- [Written task] Below are entries; repeat exactly, and nothing else, the lines from the one holding "Retrasa el inicio" through the one holding "国際空手道 究道会館 北海道支部", inclusive. Leave the pictures out.

- [Source material]
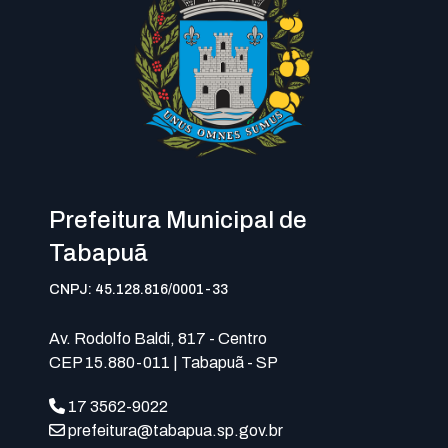
Prefeitura Municipal de
Tabapuã
CNPJ: 45.128.816/0001-33
Av. Rodolfo Baldi, 817 - Centro
CEP 15.880-011 | Tabapuã - SP
17 3562-9022
prefeitura@tabapua.sp.gov.br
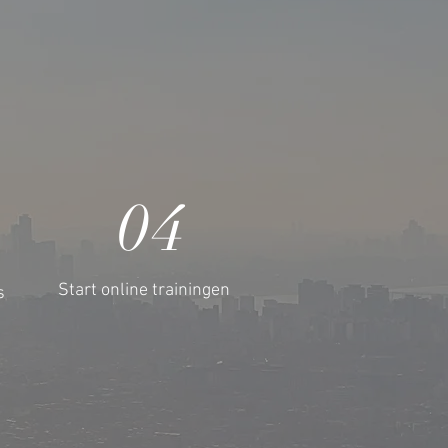
04
Start online trainingen
s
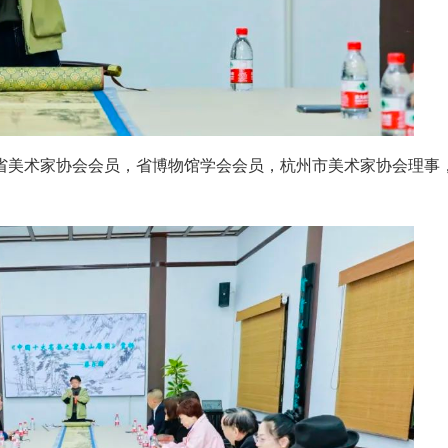
省美术家协会会员，省博物馆学会会员，杭州市美术家协会理事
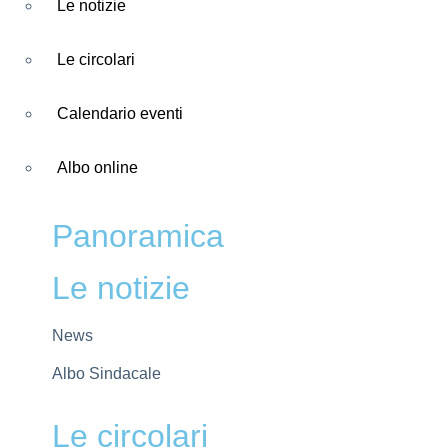
Le notizie
Le circolari
Calendario eventi
Albo online
Panoramica
Le notizie
News
Albo Sindacale
Le circolari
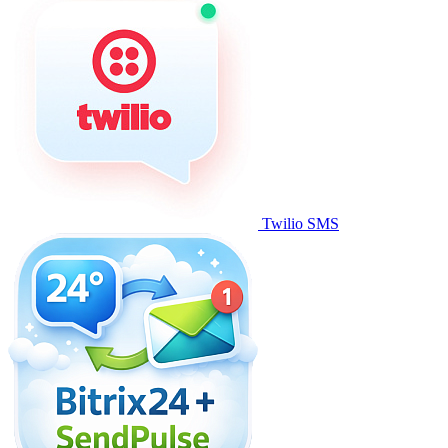
Twilio SMS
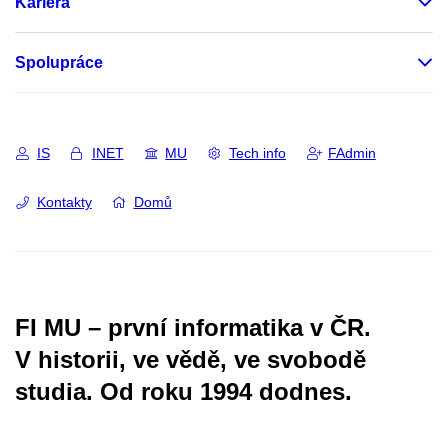
Kariéra
Spolupráce
IS
INET
MU
Tech info
FAdmin
Kontakty
Domů
FI MU – první informatika v ČR.
V historii, ve vědě, ve svobodě
studia.
Od roku 1994 dodnes.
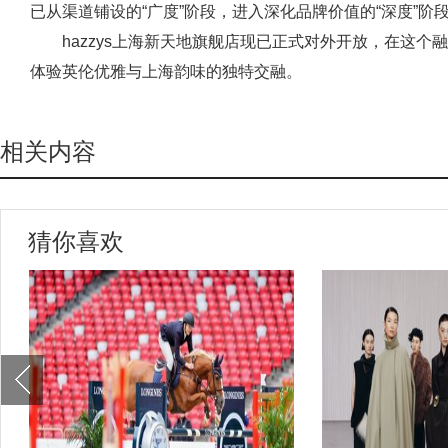
已从渠道铺设的“广度”阶段，进入深化品牌价值的“深度”阶
hazzys上海新天地旗舰店现已正式对外开放，在这个融
体验英伦优雅与上海韵味的独特交融。
相关内容
猜你喜欢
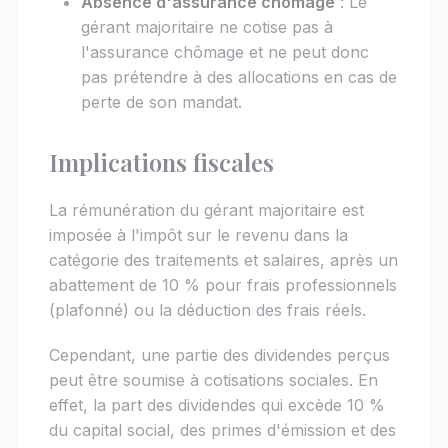
Absence d'assurance chômage
: Le
gérant majoritaire ne cotise pas à
l'assurance chômage et ne peut donc
pas prétendre à des allocations en cas de
perte de son mandat.
Implications fiscales
La rémunération du gérant majoritaire est
imposée à l'impôt sur le revenu dans la
catégorie des traitements et salaires, après un
abattement de 10 % pour frais professionnels
(plafonné) ou la déduction des frais réels.
Cependant, une partie des dividendes perçus
peut être soumise à cotisations sociales. En
effet, la part des dividendes qui excède 10 %
du capital social, des primes d'émission et des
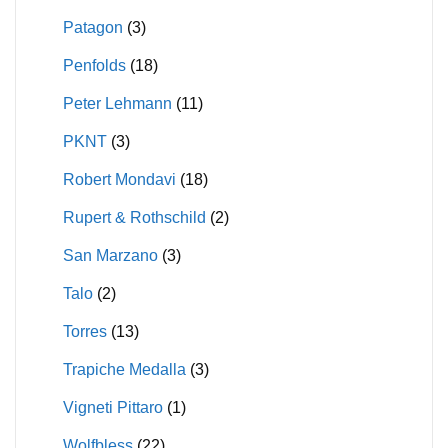
Patagon
(3)
Penfolds
(18)
Peter Lehmann
(11)
PKNT
(3)
Robert Mondavi
(18)
Rupert & Rothschild
(2)
San Marzano
(3)
Talo
(2)
Torres
(13)
Trapiche Medalla
(3)
Vigneti Pittaro
(1)
Wolfbless
(22)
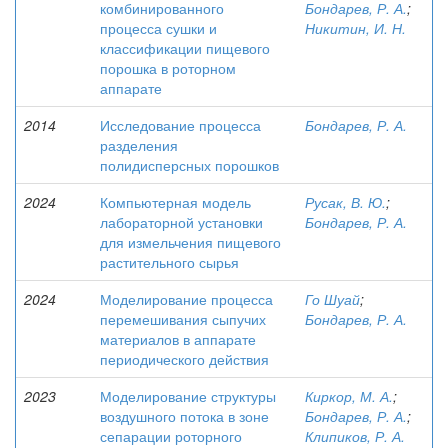
комбинированного
Бондарев, Р. А.
;
процесса сушки и
Никитин, И. Н.
классификации пищевого
порошка в роторном
аппарате
2014
Исследование процесса
Бондарев, Р. А.
разделения
полидисперсных порошков
2024
Компьютерная модель
Русак, В. Ю.
;
лабораторной установки
Бондарев, Р. А.
для измельчения пищевого
растительного сырья
2024
Моделирование процесса
Го Шуай
;
перемешивания сыпучих
Бондарев, Р. А.
материалов в аппарате
периодического действия
2023
Моделирование структуры
Киркор, М. А.
;
воздушного потока в зоне
Бондарев, Р. А.
;
сепарации роторного
Клипиков, Р. А.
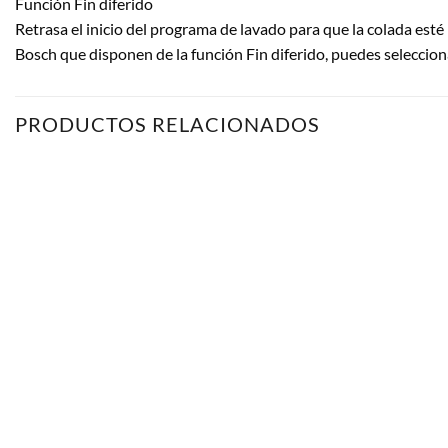
Función Fin diferido
Retrasa el inicio del programa de lavado para que la colada esté 
Bosch que disponen de la función Fin diferido, puedes seleccion
PRODUCTOS RELACIONADOS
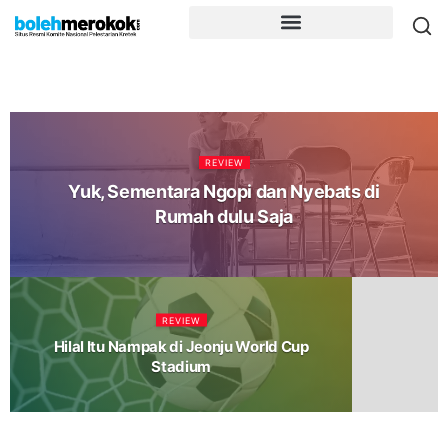
REVIEW
Yuk, Sementara Ngopi dan Nyebats di
Rumah dulu Saja
REVIEW
Hilal Itu Nampak di Jeonju World Cup
Stadium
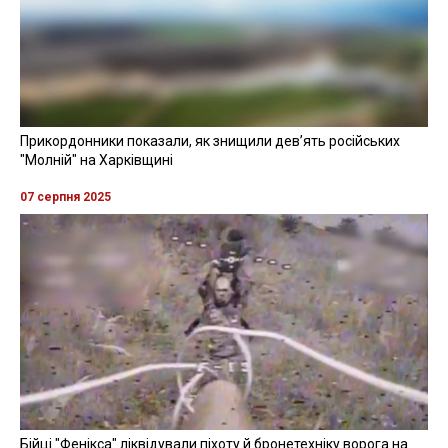
Прикордонники показали, як знищили девʼять російських
"Молній" на Харківщині
07 серпня 2025
Бійці "Фенікса" ліквідували піхоту й бронетехніку ворога на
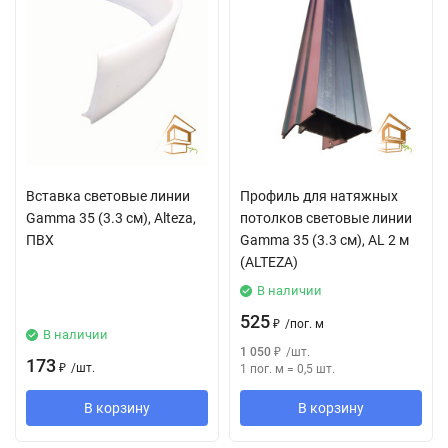
Вставка световые линии
Профиль для натяжных
Gamma 35 (3.3 см), Alteza,
потолков световые линии
ПВХ
Gamma 35 (3.3 см), AL 2 м
(ALTEZA)
В наличии
525
₽
/
пог. м
В наличии
1 050
₽
/
шт.
173
₽
/
шт.
1 пог. м
=
0,5
шт.
В корзину
В корзину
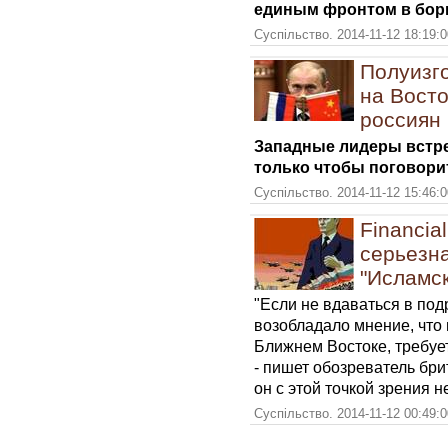
единым фронтом в борь
Суспільство. 2014-11-12 18:19:
Полуизго
на Восто
россиян
Западные лидеры встре
только чтобы поговорит
Суспільство. 2014-11-12 15:46:
Financia
серьезн
"Исламск
"Если не вдаваться в под
возобладало мнение, что и
Ближнем Востоке, требуе
- пишет обозреватель бр
он с этой точкой зрения н
Суспільство. 2014-11-12 00:49:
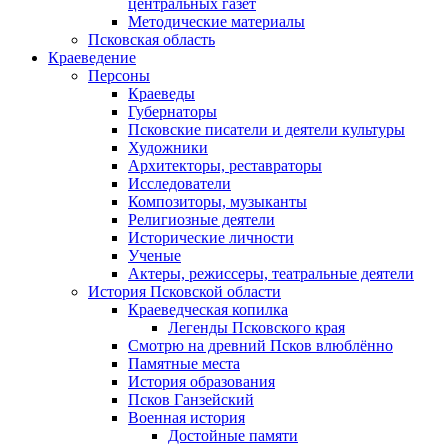
центральных газет
Методические материалы
Псковская область
Краеведение
Персоны
Краеведы
Губернаторы
Псковские писатели и деятели культуры
Художники
Архитекторы, реставраторы
Исследователи
Композиторы, музыканты
Религиозные деятели
Исторические личности
Ученые
Актеры, режиссеры, театральные деятели
История Псковской области
Краеведческая копилка
Легенды Псковского края
Смотрю на древний Псков влюблённо
Памятные места
История образования
Псков Ганзейский
Военная история
Достойные памяти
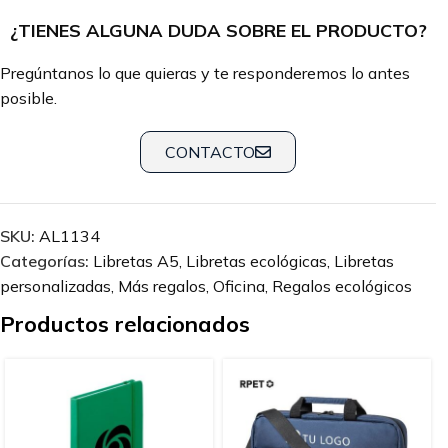
¿TIENES ALGUNA DUDA SOBRE EL PRODUCTO?
Pregúntanos lo que quieras y te responderemos lo antes
posible.
CONTACTO
SKU:
AL1134
Categorías:
Libretas A5
,
Libretas ecológicas
,
Libretas
personalizadas
,
Más regalos
,
Oficina
,
Regalos ecológicos
Productos relacionados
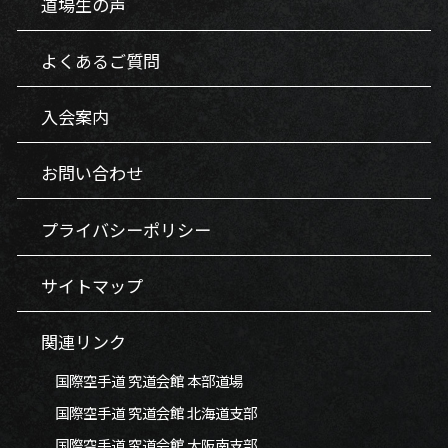
道場生の声
よくあるご質問
入会案内
お問い合わせ
プライバシーポリシー
サイトマップ
関連リンク
国際空手道 究道会館 本部道場
国際空手道 究道会館 北海道支部
国際空手道 究道会館 大阪南支部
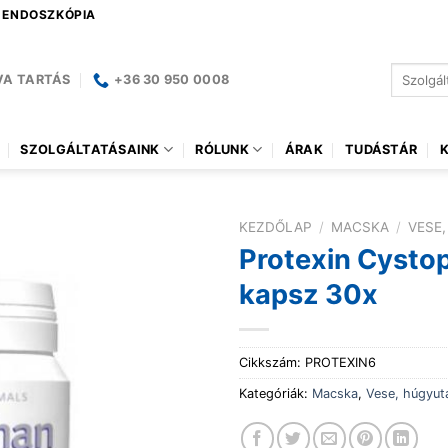
| ENDOSZKÓPIA
Keresés
VA TARTÁS
+36 30 950 0008
a
következ
SZOLGÁLTATÁSAINK
RÓLUNK
ÁRAK
TUDÁSTÁR
KEZDŐLAP
/
MACSKA
/
VESE
Protexin Cysto
kapsz 30x
Cikkszám:
PROTEXIN6
Kategóriák:
Macska
,
Vese, húgyut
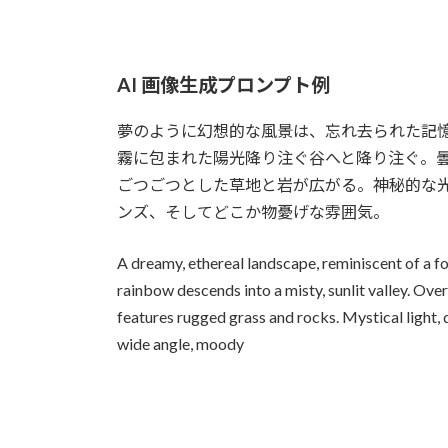
AI 画像生成プロンプト例
夢のように幻想的な風景は、忘れ去られた記
霧に包まれた陽光降り注ぐ谷へと降り注ぐ。
ごつごつとした草地と岩が広がる。神秘的な
ンズ、そしてどこか物憂げな雰囲気。
A dreamy, ethereal landscape, reminiscent of a fo
rainbow descends into a misty, sunlit valley. Ov
features rugged grass and rocks. Mystical light,
wide angle, moody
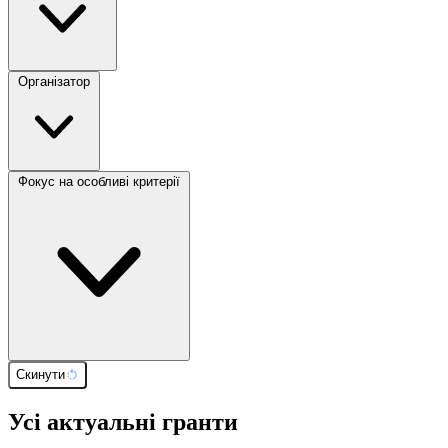
Організатор
Фокус на особливі критерії
Скинути
Усі актуальні гранти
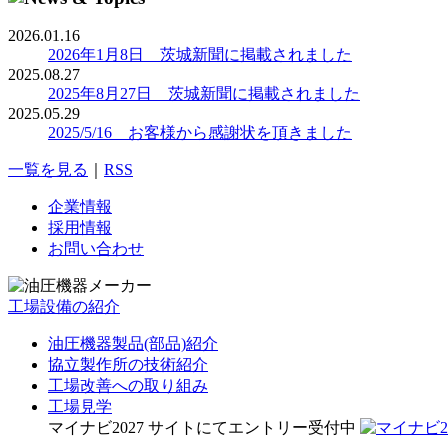
2026.01.16
2026年1月8日 茨城新聞に掲載されました
2025.08.27
2025年8月27日 茨城新聞に掲載されました
2025.05.29
2025/5/16 お客様から感謝状を頂きました
一覧を見る
｜
RSS
企業情報
採用情報
お問い合わせ
工場設備の紹介
油圧機器製品(部品)紹介
協立製作所の技術紹介
工場改善への取り組み
工場見学
マイナビ2027 サイトにてエントリー受付中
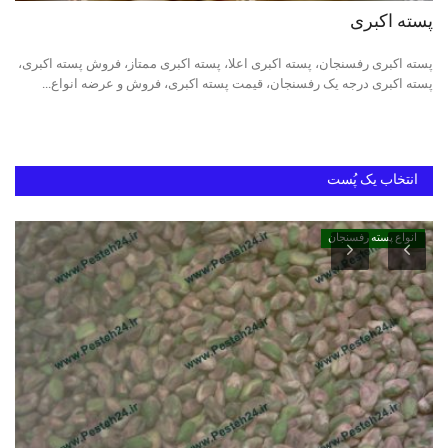
پسته اکبری
دانستنیهای پـسـتـه رفسنجان
پسته اکبری رفسنجان، پسته اکبری اعلا، پسته اکبری ممتاز، فروش پسته اکبری،
پسته اکبری درجه یک رفسنجان، قیمت پسته اکبری، فروش و عرضه انواع...
بهترین پسته ایران
انتخاب یک پُست
انواع پسته رفسنجان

- [Response]
Retrasa el inicio del programa de lavado para que la colada esté 
Bosch que disponen de la función Fin diferido, puedes seleccion
PRODUCTOS RELACIONADOS
REVIEW
Yuk, Sementara Ngopi dan Nyebats di
Rumah dulu Saja
REVIEW
Hilal Itu Nampak di Jeonju World Cup
Stadium
Прикордонники показали, як знищили девʼять російських
"Молній" на Харківщині
07 серпня 2025
Бійці "Фенікса" ліквідували піхоту й бронетехніку ворога на
Вставка световые линии
Профиль для натяжных
Gamma 35 (3.3 см), Alteza,
потолков световые линии
ПВХ
Gamma 35 (3.3 см), AL 2 м
(ALTEZA)
В наличии
525
₽
/
пог. м
В наличии
1 050
₽
/
шт.
173
₽
/
шт.
1 пог. м
=
0,5
шт.
В корзину
В корзину
единым фронтом в борь
Суспільство. 2014-11-12 18:19:
Полуизго
на Восто
россиян
Западные лидеры встре
только чтобы поговорит
Суспільство. 2014-11-12 15:46:
Financia
серьезн
"Исламск
"Если не вдаваться в под
возобладало мнение, что и
Ближнем Востоке, требуе
- пишет обозреватель бр
он с этой точкой зрения н
Суспільство. 2014-11-12 00:49:
центральных газет
Методические материалы
Псковская область
Краеведение
Персоны
Краеведы
Губернаторы
Псковские писатели и деятели культуры
Художники
Архитекторы, реставраторы
Исследователи
Композиторы, музыканты
Религиозные деятели
Исторические личности
Ученые
Актеры, режиссеры, театральные деятели
История Псковской области
Краеведческая копилка
Легенды Псковского края
Смотрю на древний Псков влюблённо
Памятные места
История образования
Псков Ганзейский
Военная история
Достойные памяти
¿TIENES ALGUNA DUDA SOBRE EL PRODUCTO?
Pregúntanos lo que quieras y te responderemos lo antes
posible.
CONTACTO
SKU:
AL1134
Categorías:
Libretas A5
,
Libretas ecológicas
,
Libretas
personalizadas
,
Más regalos
,
Oficina
,
Regalos ecológicos
Productos relacionados
道場生の声
よくあるご質問
入会案内
お問い合わせ
プライバシーポリシー
サイトマップ
関連リンク
国際空手道 究道会館 本部道場
国際空手道 究道会館 北海道支部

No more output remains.